L’abstention de 66,7% est un record dans la V République fondée en 1958. Elle n’a été dépassée que par le référendum de 2000 au cours duquel il a été décidé de raccourcir le mandat présidentiel de sept à cinq ans. Les données sont encore pires chez les jeunes. 87 % des votants entre 18 et 24 ans et 83 % entre 25 et 34 ans ont préféré ne pas voter.
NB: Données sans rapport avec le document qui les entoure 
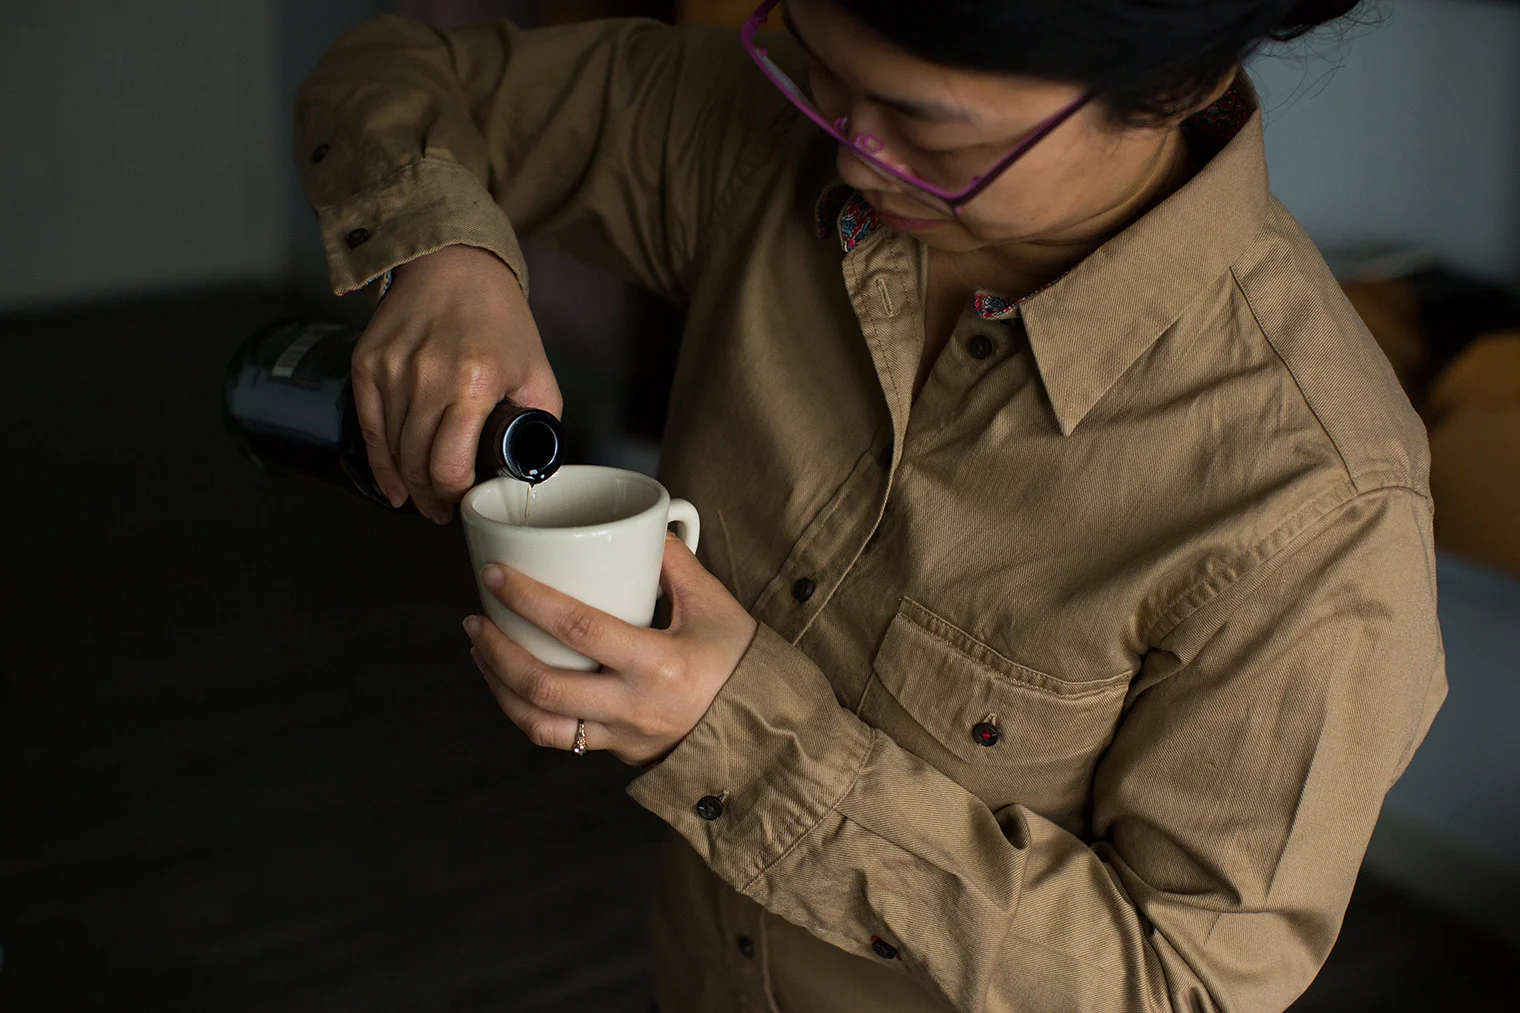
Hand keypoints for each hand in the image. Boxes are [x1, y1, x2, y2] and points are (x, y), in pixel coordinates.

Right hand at [351, 245, 561, 523]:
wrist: (454, 264)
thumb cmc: (498, 318)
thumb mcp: (537, 370)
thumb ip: (541, 420)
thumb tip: (534, 465)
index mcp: (475, 381)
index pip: (451, 465)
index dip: (456, 496)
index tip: (464, 504)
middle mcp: (427, 376)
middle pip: (417, 464)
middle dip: (430, 499)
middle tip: (442, 512)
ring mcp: (392, 369)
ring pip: (391, 450)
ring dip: (407, 484)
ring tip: (423, 499)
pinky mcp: (367, 363)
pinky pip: (369, 426)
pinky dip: (379, 462)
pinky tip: (393, 484)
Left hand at [463, 534, 758, 766]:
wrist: (764, 728)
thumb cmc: (741, 663)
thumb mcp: (715, 605)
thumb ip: (675, 563)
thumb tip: (643, 525)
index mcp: (659, 665)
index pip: (578, 628)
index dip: (528, 600)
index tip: (496, 576)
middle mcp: (635, 707)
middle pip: (543, 685)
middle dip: (496, 651)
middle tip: (475, 618)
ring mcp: (623, 737)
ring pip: (540, 724)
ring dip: (499, 688)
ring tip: (482, 653)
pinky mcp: (618, 752)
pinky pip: (560, 738)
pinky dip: (528, 712)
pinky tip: (514, 686)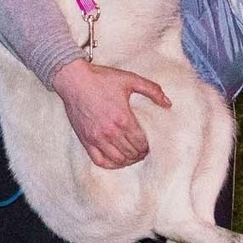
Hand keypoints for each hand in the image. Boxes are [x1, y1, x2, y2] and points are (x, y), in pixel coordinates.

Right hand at [52, 59, 170, 168]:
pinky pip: (99, 161)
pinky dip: (111, 164)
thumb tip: (168, 103)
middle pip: (131, 153)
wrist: (74, 80)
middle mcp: (110, 131)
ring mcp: (96, 138)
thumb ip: (152, 90)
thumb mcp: (130, 79)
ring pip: (117, 159)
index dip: (148, 147)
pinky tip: (116, 160)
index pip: (141, 143)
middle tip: (142, 150)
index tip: (149, 144)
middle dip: (140, 154)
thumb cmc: (102, 78)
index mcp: (123, 118)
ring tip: (132, 155)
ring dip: (128, 160)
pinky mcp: (85, 140)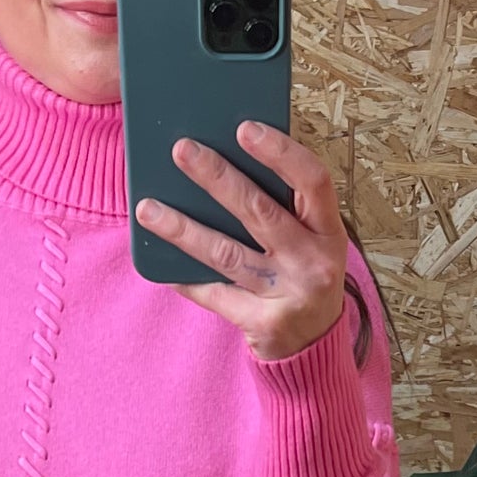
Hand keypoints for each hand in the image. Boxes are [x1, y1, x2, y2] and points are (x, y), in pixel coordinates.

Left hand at [132, 123, 346, 361]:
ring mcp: (289, 295)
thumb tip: (225, 160)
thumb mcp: (310, 241)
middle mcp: (313, 262)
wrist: (314, 348)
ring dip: (183, 228)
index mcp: (329, 231)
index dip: (280, 152)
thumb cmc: (304, 278)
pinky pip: (215, 294)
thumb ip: (284, 208)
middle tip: (181, 150)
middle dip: (216, 177)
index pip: (312, 181)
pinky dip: (186, 278)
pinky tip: (160, 263)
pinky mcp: (263, 323)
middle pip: (259, 211)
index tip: (245, 129)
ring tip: (148, 208)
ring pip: (227, 253)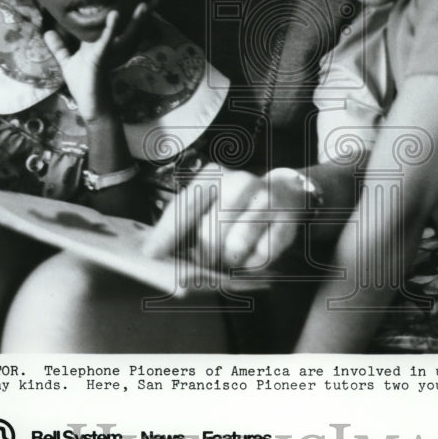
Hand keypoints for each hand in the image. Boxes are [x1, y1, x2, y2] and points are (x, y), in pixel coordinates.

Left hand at [43, 2, 151, 122]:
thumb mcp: (68, 62)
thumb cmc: (83, 84)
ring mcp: (107, 52)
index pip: (115, 24)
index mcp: (103, 44)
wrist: (90, 106)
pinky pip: (105, 41)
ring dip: (135, 19)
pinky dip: (109, 29)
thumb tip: (48, 32)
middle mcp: (110, 46)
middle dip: (140, 15)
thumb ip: (60, 47)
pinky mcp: (100, 58)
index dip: (126, 12)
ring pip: (124, 33)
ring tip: (144, 3)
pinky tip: (114, 16)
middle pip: (127, 27)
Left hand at [144, 164, 310, 270]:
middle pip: (210, 231)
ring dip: (229, 259)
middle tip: (204, 261)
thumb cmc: (235, 208)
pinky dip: (253, 262)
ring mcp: (266, 200)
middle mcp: (241, 182)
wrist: (285, 194)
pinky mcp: (286, 220)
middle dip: (202, 254)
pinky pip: (262, 255)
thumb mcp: (209, 207)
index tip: (151, 256)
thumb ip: (185, 228)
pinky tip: (253, 253)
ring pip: (236, 245)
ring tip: (230, 256)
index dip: (167, 234)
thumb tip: (158, 257)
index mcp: (214, 176)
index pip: (185, 206)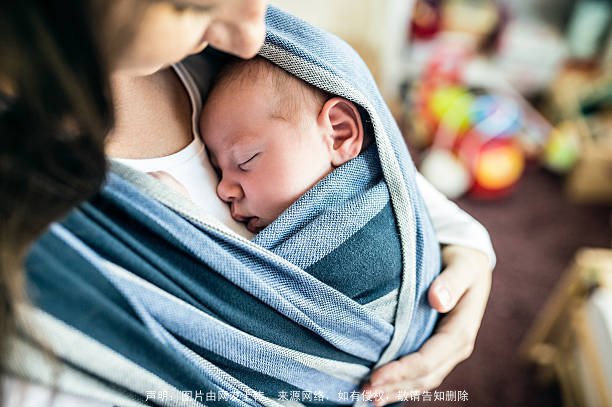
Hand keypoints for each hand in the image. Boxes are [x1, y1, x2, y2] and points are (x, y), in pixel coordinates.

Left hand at [362, 245, 491, 405]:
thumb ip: (451, 282)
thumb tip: (437, 300)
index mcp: (462, 331)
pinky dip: (404, 384)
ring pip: (423, 380)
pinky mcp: (439, 348)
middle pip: (424, 376)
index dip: (401, 370)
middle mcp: (457, 347)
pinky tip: (384, 390)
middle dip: (395, 385)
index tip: (374, 375)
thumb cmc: (465, 262)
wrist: (473, 264)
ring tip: (369, 398)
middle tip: (364, 391)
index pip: (428, 359)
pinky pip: (422, 373)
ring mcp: (448, 351)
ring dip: (397, 390)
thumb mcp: (463, 266)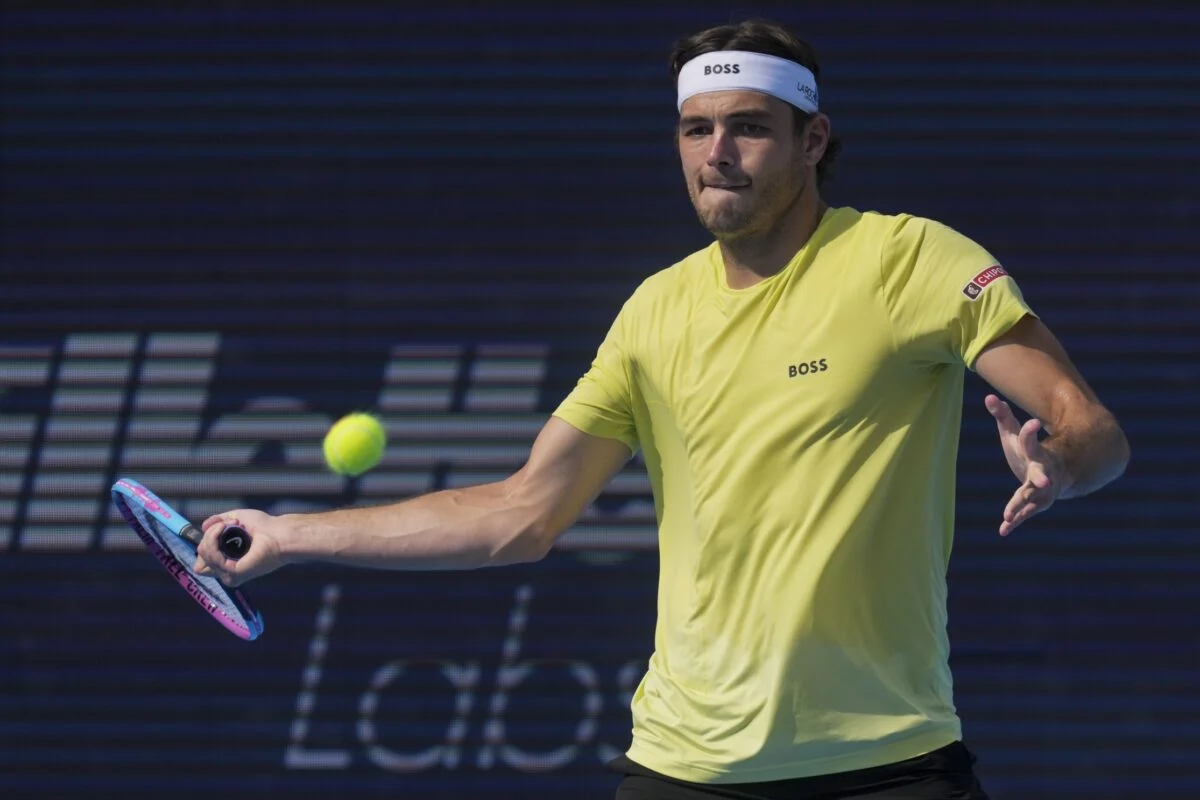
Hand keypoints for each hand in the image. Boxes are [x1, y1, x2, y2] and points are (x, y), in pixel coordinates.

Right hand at [194, 509, 287, 586]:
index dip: (205, 546)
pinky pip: (211, 557)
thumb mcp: (235, 518)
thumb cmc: (264, 526)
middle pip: (198, 563)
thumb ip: (217, 522)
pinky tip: (225, 528)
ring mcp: (230, 575)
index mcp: (228, 565)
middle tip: (225, 525)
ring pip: (202, 557)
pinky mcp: (234, 573)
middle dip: (207, 540)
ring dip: (211, 536)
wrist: (279, 532)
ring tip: (228, 525)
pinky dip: (214, 538)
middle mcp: (227, 574)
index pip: (201, 564)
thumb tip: (203, 526)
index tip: (219, 529)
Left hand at [985, 394, 1065, 535]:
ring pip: (1033, 499)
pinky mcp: (1035, 503)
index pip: (1032, 441)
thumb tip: (988, 397)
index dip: (1030, 431)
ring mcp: (1041, 490)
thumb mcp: (1014, 433)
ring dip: (1023, 506)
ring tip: (1008, 515)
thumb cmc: (1027, 451)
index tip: (1033, 422)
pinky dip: (1015, 521)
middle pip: (1042, 474)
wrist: (1050, 473)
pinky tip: (1003, 530)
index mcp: (1036, 452)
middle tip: (1046, 483)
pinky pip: (1025, 514)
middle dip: (1043, 479)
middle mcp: (1042, 472)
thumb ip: (1003, 416)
La question est de savoir comment persuader les millions d’abstentionnistes d’aller aux urnes. Lors de ces élections, de nombreux candidats étaient inconnus, leurs campagnes étaient passées inaperçues et les sujets de discussion portaient souvent sur des questions nationales comme l’insécurité, qui n’est pas une compétence régionale.

« Il n’y a pas de baguette magique », a déclaré Stanislas Guerini, délégué général de La République en marche (LREM), le parti de Macron. « Mais je pense qu’il faut se doter de tous les moyens : j’espère que le vote en ligne sera lancé dans le prochain quinquennat. [presidencial]”.

Macron a été le grand perdant du premier tour des élections : son mouvement, peu implanté dans le territoire, est la cinquième force politique en France, avec un peu plus de 10 % des voix et n’a d’option pour gouverner aucune région. L’autre perdante est Marine Le Pen, leader du parti d’extrême droite Regroupement national (RN). D’après tous les sondages publiés avant les régionales, elle sera la principale rivale de Macron en 2022.

« Nos électeurs n’ont pas bougé », a déclaré Le Pen le soir des élections. « Je t’appelle pour te réveiller. » Fait marquant de ces élections, le camp des abstentionnistes se nourrit largement de partisans de l’extrême droite. 73% des électeurs de la tête du RN aux présidentielles de 2017 ont démissionné pour participer cette fois, selon un sondage Ipsos. Le vote anti-système, cette fois, n’a pas été pour Le Pen.